- _What is being asked_
Render every line of the material below as a JSON list of strings, with one string per line and blank lines omitted.

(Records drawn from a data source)
>> BEGIN
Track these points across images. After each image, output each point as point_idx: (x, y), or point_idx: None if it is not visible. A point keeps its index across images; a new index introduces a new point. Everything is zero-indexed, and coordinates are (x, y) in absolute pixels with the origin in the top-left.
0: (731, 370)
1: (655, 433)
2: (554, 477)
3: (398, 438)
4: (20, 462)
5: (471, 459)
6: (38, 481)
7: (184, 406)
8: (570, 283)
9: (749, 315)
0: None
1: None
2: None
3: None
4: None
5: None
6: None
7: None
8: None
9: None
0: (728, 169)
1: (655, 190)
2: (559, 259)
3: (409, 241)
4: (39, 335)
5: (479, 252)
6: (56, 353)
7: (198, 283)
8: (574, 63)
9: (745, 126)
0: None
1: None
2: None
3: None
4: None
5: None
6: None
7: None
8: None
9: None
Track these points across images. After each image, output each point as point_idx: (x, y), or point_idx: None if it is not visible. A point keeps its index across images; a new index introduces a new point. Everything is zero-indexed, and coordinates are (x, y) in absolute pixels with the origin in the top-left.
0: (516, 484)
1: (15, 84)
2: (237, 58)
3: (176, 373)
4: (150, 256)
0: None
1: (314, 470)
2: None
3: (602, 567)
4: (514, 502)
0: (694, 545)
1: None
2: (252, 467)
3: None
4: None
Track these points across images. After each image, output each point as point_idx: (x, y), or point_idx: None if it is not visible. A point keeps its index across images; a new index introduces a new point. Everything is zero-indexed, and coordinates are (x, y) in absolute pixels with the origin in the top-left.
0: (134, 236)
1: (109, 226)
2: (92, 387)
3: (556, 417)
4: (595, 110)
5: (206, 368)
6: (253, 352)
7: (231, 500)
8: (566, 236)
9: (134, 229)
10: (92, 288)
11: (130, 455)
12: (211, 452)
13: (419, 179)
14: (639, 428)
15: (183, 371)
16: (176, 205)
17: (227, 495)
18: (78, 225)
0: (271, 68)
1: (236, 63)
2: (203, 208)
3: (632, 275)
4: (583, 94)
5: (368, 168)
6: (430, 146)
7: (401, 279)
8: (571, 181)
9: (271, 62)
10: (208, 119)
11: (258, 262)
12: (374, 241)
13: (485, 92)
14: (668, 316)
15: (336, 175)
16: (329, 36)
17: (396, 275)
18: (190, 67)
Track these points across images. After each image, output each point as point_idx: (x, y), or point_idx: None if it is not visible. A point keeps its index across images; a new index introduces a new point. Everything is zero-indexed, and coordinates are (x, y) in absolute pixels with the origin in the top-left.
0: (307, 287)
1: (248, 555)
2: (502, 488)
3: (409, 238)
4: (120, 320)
>> END
- _Answer in full_
[
  "Track these points across images. After each image, output each point as point_idx: (x, y), or point_idx: None if it is not visible. A point keeps its index across images; a new index introduces a new point. Everything is zero-indexed, and coordinates are (x, y) in absolute pixels with the origin in the top-left.",
  "0: (731, 370)",
  "1: (655, 433)",
  "2: (554, 477)",
  "3: (398, 438)",
  "4: (20, 462)",
  "5: (471, 459)",
  "6: (38, 481)",
  "7: (184, 406)",
  "8: (570, 283)",
  "9: (749, 315)",
  "0: None",
  "1: None",
  "2: None",
  "3: None",
  "4: None",
  "5: None",
  "6: None",
  "7: None",
  "8: None",
  "9: None",
  "0: (728, 169)",
  "1: (655, 190)",
  "2: (559, 259)",
  "3: (409, 241)",
  "4: (39, 335)",
  "5: (479, 252)",
  "6: (56, 353)",
  "7: (198, 283)",
  "8: (574, 63)",
  "9: (745, 126)",
  "0: None",
  "1: None",
  "2: None",
  "3: None",
  "4: None",
  "5: None",
  "6: None",
  "7: None",
  "8: None",
  "9: None",
  "Track these points across images. After each image, output each point as point_idx: (x, y), or point_idx: None if it is not visible. A point keeps its index across images; a new index introduces a new point. Everything is zero-indexed, and coordinates are (x, y) in absolute pixels with the origin in the top-left.",
  "0: (516, 484)",
  "1: (15, 84)",
  "2: (237, 58)",
  "3: (176, 373)",
  "4: (150, 256)",
  "0: None",
  "1: (314, 470)",
  "2: None",
  "3: (602, 567)",
  "4: (514, 502)",
  "0: (694, 545)",
  "1: None",
  "2: (252, 467)",
  "3: None",
  "4: None",
  "Track these points across images. After each image, output each point as point_idx: (x, y), or point_idx: None if it is not visible. A point keeps its index across images; a new index introduces a new point. Everything is zero-indexed, and coordinates are (x, y) in absolute pixels with the origin in the top-left.",
  "0: (134, 236)",
  "1: (109, 226)",
  "2: (92, 387)",
  "3: (556, 417)",
  "4: (595, 110)",
  "5: (206, 368)",
  "6: (253, 352)",
  "7: (231, 500)",
  "8: (566, 236)",
  "9: (134, 229)",
  "10: (92, 288)",
  "11: (130, 455)",
  "12: (211, 452)",
  "13: (419, 179)",
  "14: (639, 428)",
  "15: (183, 371)",
  "16: (176, 205)",
  "17: (227, 495)",
  "18: (78, 225)",
  "0: (271, 68)",
  "1: (236, 63)",
  "2: (203, 208)",
  "3: (632, 275)",
  "4: (583, 94)",
  "5: (368, 168)",
  "6: (430, 146)",
  "7: (401, 279)",
  "8: (571, 181)",
  "9: (271, 62)",
  "10: (208, 119)",
  "11: (258, 262)",
  "12: (374, 241)",
  "13: (485, 92)",
  "14: (668, 316)",
  "15: (336, 175)",
  "16: (329, 36)",
  "17: (396, 275)",
  "18: (190, 67)",
  "Track these points across images. After each image, output each point as point_idx: (x, y), or point_idx: None if it is not visible. A point keeps its index across images; a new index introduces a new point. Everything is zero-indexed, and coordinates are (x, y) in absolute pixels with the origin in the top-left.",
  "0: (307, 287)",
  "1: (248, 555)",
  "2: (502, 488)",
  "3: (409, 238)",
  "4: (120, 320)"
]